A young woman between the ages of 16-26, going to a country to live with a family, with the primary aim to learn its language and its culture, by attending a recognised English course for a minimum of 10 hours a week. Like a student, but instead of the student paying the host for lodgings, the au-pair lives free of charge with a family, in exchange for doing free childcare and paid pocket money of up to £70 per week (in other words, £10 per day) for doing light household chores (e.g vacuum cleaning the children's bedroom, preparing the children's meals, tidying up children's bedroom, doing children's ironing).

Apparently, this is not the case. They are now employees, doing a nanny's job but being paid an hourly rate rather than a salary.

Does this mean that a modern au-pair no longer needs to attend college to learn English?

This has completely thrown me. I will google some more tomorrow morning but I am interested, seeing that I am a part-time childminder, I should know these things. Confused and Blush

OP posts:
Are your children’s vaccines up to date?
NewTeacher · 22/03/2011 09:24

New2cm - Yes an AP+ does 35 hours a week but that is stipulated in the contract and you pay more for them. But again there should be NO sole charge of small children and the older ones are likely to be at school/nursery so dont need 7 hours worth of care.

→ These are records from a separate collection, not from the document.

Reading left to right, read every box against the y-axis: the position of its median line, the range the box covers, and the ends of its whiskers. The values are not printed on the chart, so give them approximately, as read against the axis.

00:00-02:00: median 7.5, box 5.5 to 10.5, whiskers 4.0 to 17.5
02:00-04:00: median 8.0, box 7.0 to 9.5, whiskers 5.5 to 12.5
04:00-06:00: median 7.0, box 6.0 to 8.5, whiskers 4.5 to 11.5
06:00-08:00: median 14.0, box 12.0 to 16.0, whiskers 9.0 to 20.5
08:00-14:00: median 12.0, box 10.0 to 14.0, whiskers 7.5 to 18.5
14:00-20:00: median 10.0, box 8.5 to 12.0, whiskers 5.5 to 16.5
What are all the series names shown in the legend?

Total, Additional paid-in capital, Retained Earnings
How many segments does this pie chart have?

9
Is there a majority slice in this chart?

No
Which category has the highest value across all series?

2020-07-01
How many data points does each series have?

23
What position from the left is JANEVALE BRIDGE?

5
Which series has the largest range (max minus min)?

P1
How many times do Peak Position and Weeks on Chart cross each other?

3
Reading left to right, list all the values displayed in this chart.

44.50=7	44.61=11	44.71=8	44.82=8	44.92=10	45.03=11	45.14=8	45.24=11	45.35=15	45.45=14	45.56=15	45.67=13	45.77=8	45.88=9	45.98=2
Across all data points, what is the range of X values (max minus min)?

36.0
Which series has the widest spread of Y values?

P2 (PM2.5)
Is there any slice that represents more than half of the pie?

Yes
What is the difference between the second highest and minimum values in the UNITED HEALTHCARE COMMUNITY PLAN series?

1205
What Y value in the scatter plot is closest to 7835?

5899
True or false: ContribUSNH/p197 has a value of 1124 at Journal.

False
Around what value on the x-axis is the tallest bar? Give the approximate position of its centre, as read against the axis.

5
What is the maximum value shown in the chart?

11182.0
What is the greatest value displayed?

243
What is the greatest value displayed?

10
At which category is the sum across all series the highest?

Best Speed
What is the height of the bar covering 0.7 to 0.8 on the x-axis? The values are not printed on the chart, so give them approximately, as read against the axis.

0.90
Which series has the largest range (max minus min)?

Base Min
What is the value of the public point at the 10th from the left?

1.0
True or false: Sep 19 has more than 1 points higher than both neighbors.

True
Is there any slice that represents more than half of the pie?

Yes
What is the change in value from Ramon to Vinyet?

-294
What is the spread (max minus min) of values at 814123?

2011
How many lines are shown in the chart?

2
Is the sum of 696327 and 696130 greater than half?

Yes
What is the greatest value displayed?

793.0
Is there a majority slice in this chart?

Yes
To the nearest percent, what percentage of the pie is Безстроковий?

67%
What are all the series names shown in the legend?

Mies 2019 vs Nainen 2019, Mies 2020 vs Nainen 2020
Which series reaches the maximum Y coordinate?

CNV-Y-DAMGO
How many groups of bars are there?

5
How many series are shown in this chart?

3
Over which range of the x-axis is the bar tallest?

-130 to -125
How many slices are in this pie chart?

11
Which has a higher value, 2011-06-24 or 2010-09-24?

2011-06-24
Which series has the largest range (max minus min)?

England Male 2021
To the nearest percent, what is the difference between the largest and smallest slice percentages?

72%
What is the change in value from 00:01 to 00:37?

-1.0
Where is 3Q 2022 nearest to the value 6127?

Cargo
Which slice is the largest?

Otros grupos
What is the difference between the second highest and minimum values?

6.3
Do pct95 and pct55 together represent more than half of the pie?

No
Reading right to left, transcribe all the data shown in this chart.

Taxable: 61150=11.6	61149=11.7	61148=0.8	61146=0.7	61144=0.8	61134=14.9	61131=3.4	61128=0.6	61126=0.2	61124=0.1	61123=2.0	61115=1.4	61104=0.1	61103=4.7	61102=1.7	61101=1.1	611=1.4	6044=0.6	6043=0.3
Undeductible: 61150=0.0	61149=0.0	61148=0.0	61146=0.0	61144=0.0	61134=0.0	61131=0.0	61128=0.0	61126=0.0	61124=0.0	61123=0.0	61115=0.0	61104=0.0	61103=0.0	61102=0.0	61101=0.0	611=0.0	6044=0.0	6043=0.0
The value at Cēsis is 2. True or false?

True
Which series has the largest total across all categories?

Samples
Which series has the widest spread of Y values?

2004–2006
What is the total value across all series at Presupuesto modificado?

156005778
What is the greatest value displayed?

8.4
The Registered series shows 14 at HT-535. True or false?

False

If you are AP+ there should be some sort of contract/agreement in place as to what your actual job is. Why take on a job if you dont actually know what you are going to do? If its stipulated that you will be doing 10 hours of cleaning then you cant really compalin afterwards if thats what you have already been told.

SnapFrakkleAndPop · 22/03/2011 09:34

Even if you're a 'straight' AP you need to have a contract in place which should specify what your job is.

Whether there's sole charge or not, or extended care or not, is entirely down to the individuals involved.

The terms au pair and au pair plus should definitely be scrapped as they're horrifically misleading.

DadInsteadofMum · 22/03/2011 14:55

AS ever agrees with everything FRak says, bows to MrA superior knowledge of employment law and is horrified that some people are still claiming they are not employees no matter how many times it is proved with links to the relevant case law.